Only the pictures are to be dropped, and the rest of the data should be copied exactly.

* SOURCE DATA:
----

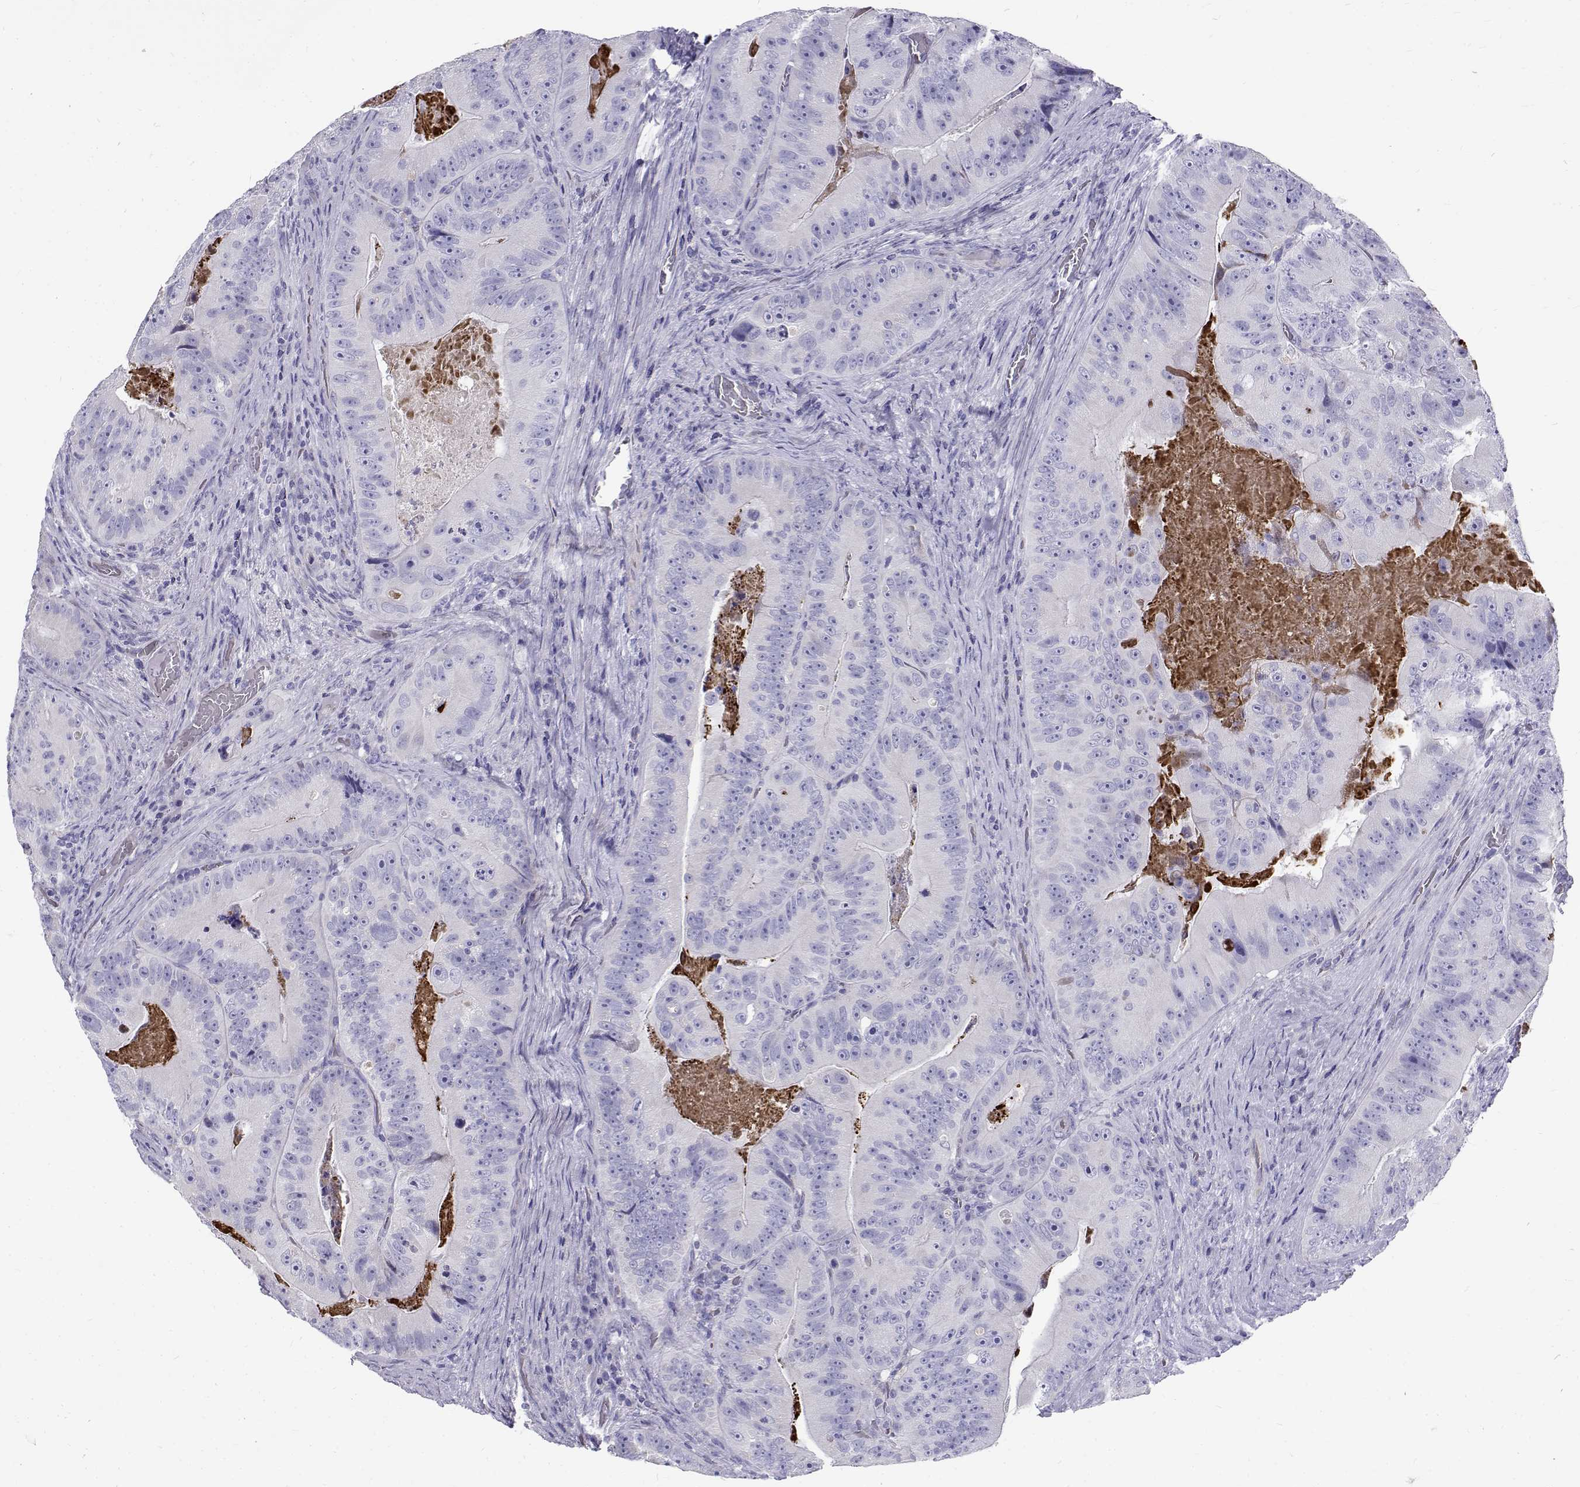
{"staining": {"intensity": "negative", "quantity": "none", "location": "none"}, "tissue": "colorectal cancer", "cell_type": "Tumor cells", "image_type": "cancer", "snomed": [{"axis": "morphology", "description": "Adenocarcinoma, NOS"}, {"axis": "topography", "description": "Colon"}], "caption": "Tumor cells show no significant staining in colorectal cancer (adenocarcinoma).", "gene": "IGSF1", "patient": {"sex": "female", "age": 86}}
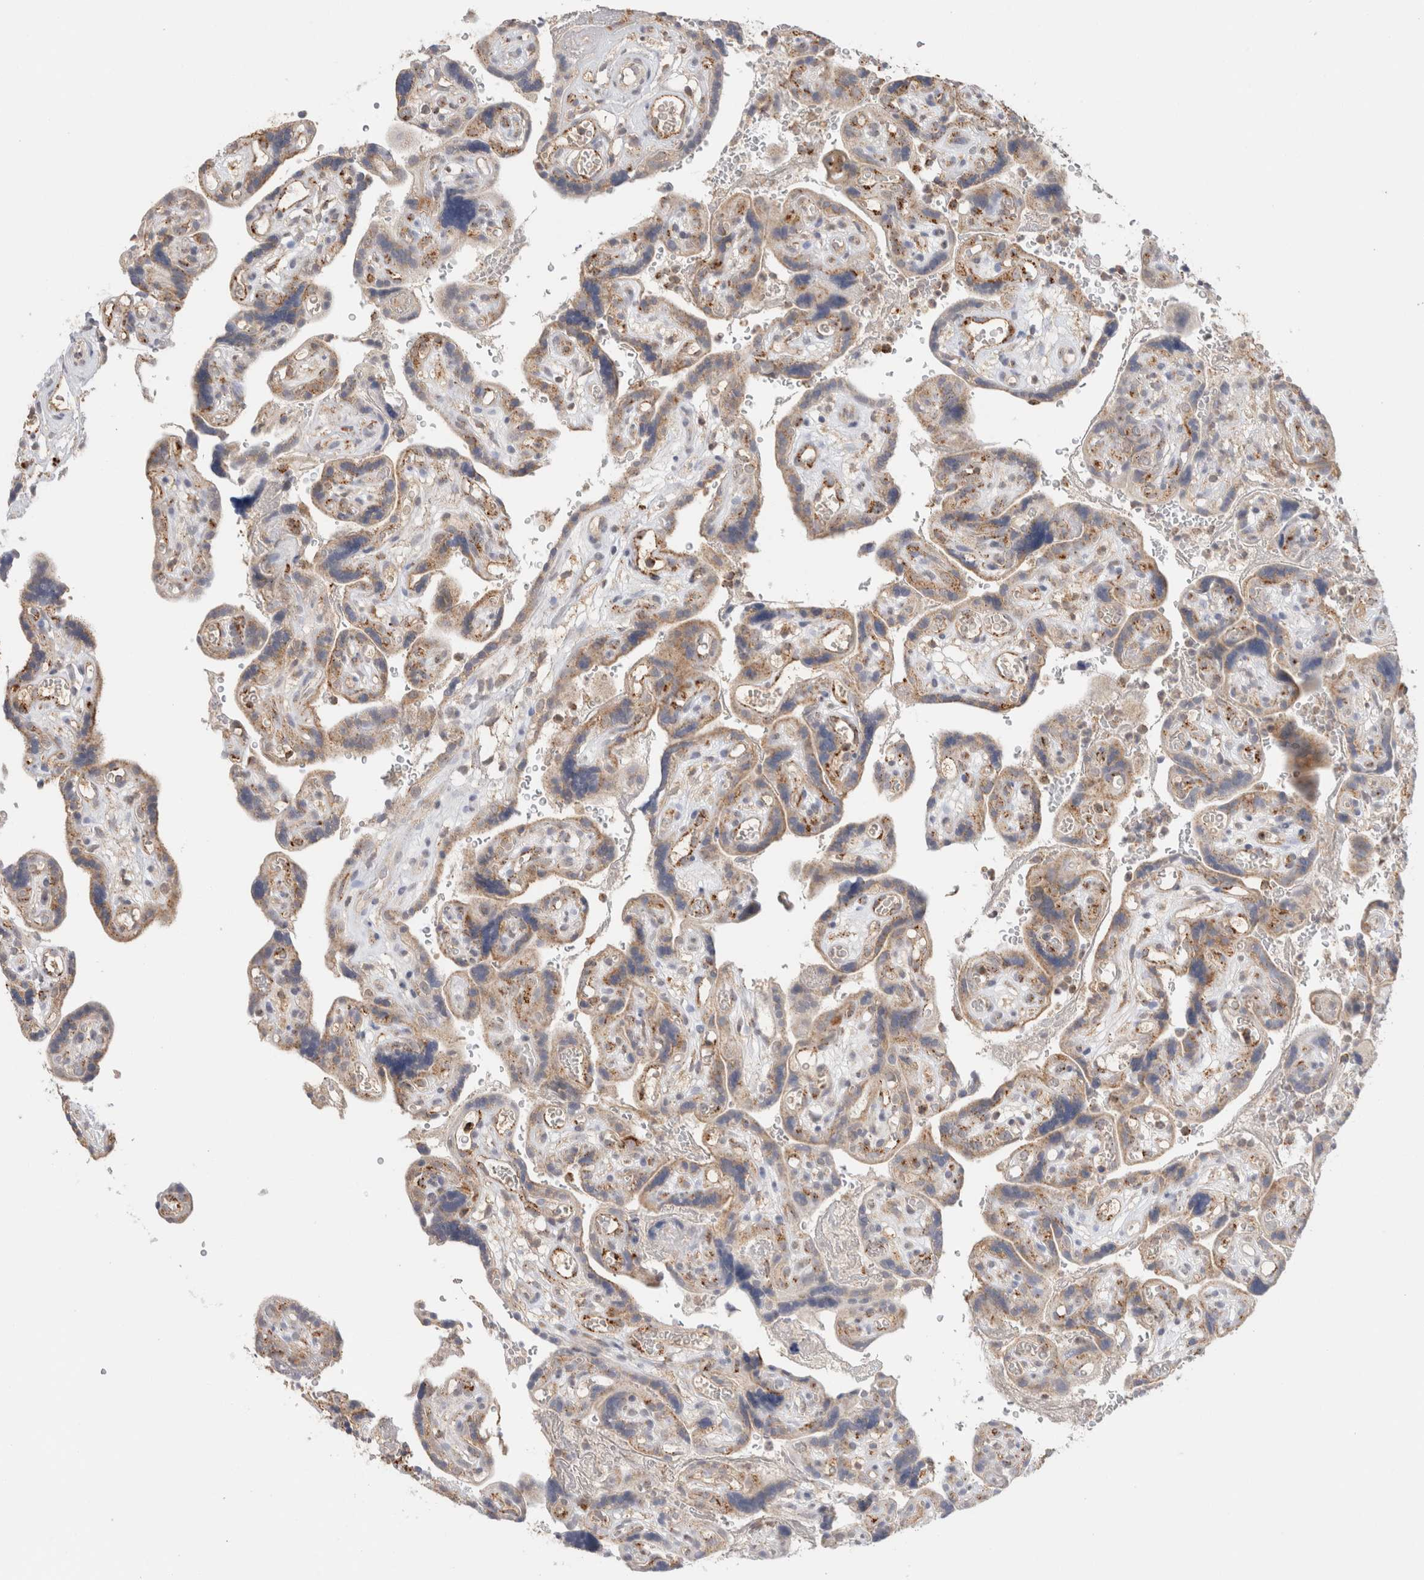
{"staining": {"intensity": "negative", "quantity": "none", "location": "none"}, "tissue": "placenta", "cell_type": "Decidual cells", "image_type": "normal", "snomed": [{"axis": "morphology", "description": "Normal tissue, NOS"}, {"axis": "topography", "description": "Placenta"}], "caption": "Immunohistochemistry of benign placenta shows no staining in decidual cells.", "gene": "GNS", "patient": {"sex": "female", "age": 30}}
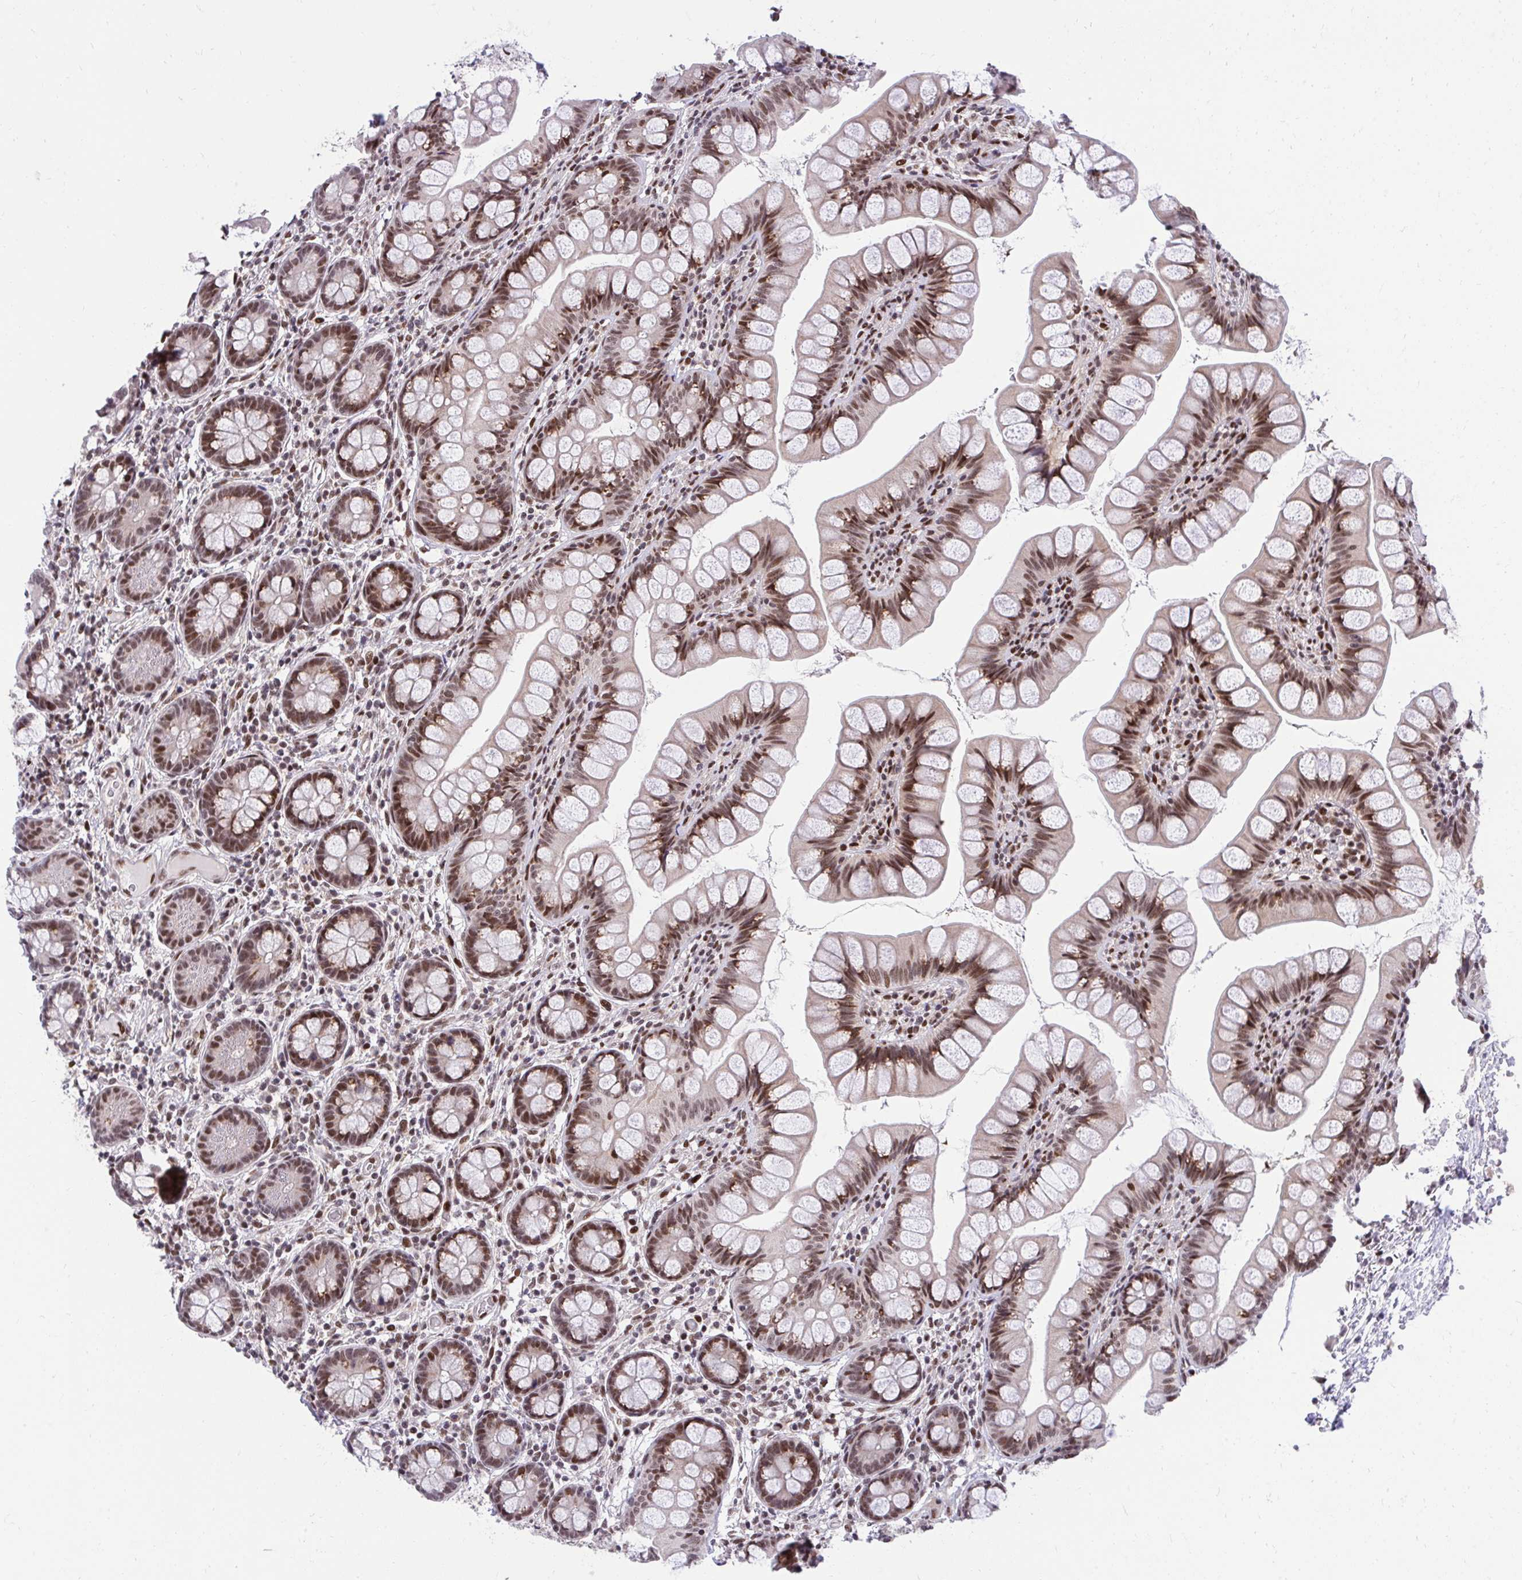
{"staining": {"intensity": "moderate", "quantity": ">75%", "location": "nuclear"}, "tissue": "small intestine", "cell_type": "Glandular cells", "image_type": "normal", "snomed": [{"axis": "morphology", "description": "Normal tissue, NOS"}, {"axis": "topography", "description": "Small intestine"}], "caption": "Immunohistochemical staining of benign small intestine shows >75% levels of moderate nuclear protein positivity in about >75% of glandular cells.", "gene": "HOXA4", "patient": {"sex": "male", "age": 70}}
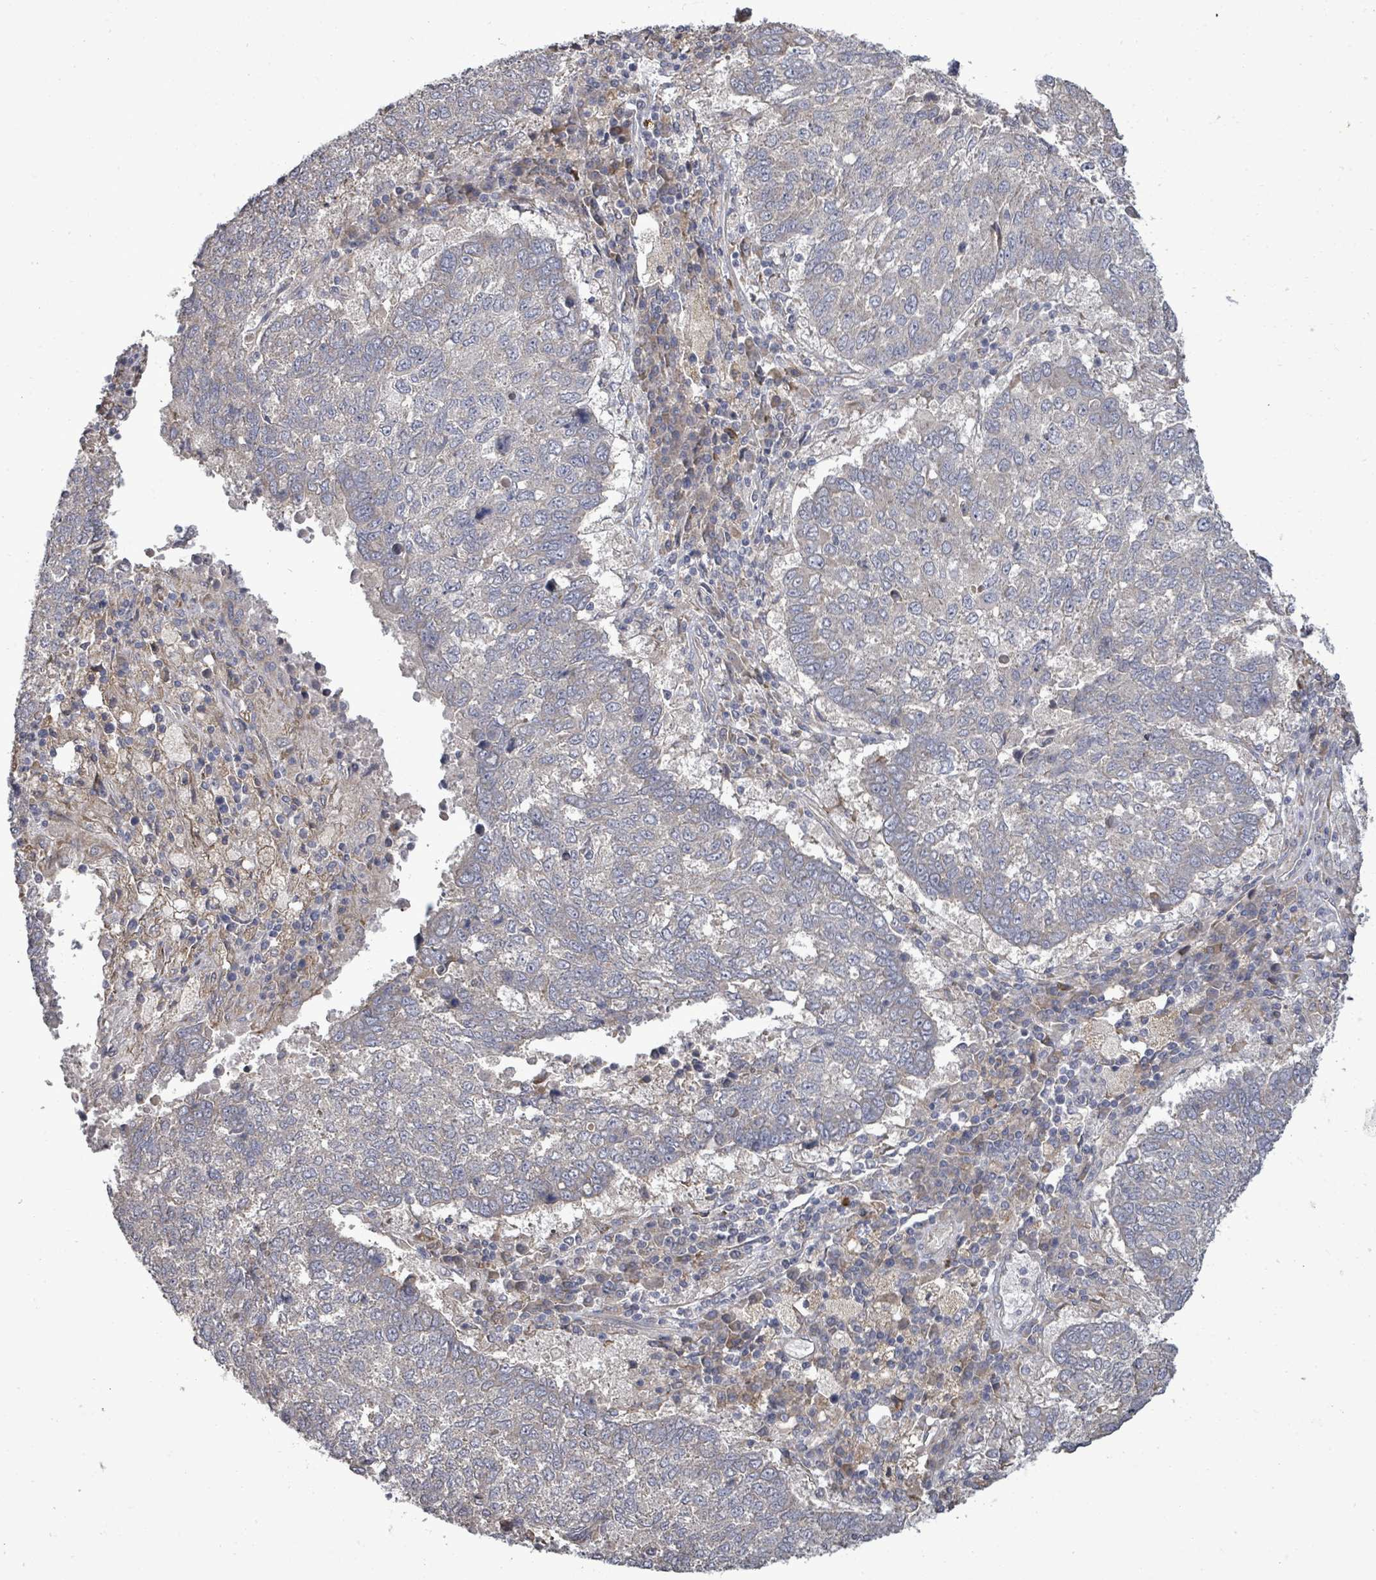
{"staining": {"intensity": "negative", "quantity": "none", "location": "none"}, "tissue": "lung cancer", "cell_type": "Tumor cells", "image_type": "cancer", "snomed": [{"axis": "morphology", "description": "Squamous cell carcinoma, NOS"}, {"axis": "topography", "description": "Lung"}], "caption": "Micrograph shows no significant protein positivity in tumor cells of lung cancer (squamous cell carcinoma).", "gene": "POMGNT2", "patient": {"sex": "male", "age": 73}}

----

* EXERCISE RESPONSE:
{"staining": {"intensity": "negative", "quantity": "none", "location": "none"}, "tissue": "colorectal cancer", "cell_type": "Tumor cells", "image_type": "cancer", "snomed": [{"axis": "morphology", "description": "Adenocarcinoma, NOS"}, {"axis": "topography", "description": "Colon"}], "caption": "Tumor cells show no significant staining in colorectal cancer (adenocarcinoma).", "gene": "IGSF1", "patient": {"sex": "female", "age": 86}}
{"staining": {"intensity": "negative", "quantity": "none", "location": "none"}, "tissue": "placenta", "cell_type": "Decidual cells", "image_type": "normal", "snomed": [{"axis": "morphology", "description": "Normal tissue, NOS"}, {"axis": "topography", "description": "Placenta"}], "caption": "Immunohistochemistry of benign placenta shows no staining in decidual cells.", "gene": "GNS", "patient": {"sex": "female", "age": 30}}
{"staining": {"intensity": "moderate", "quantity": ">75%", "location": "nuclear"}, "tissue": "small intestine", "cell_type": "Glandular cells", "image_type": "normal", "snomed": [{"axis": "morphology", "description": "Normal tissue, NOS"}, {"axis": "topography", "description": "Small intestine"}], "caption": "Immunohistochemical staining of benign small intestine shows >75% levels of moderate nuclear protein positivity in about >75% of glandular cells.", "gene": "HOXA4", "patient": {"sex": "male", "age": 70}}
{"staining": {"intensity": "negative", "quantity": "none", "location": "none"}, "tissue": "lung cancer", "cell_type": "Tumor cells", "image_type": "cancer", "snomed": [{"axis": "morphology", "description": "Squamous cell carcinoma, NOS"}, {"axis": "topography", "description": "Lung"}], "caption": "Micrograph shows no significant protein positivity in tumor cells of lung cancer (squamous cell carcinoma).", "gene": "POMGNT2", "patient": {"sex": "male", "age": 73}}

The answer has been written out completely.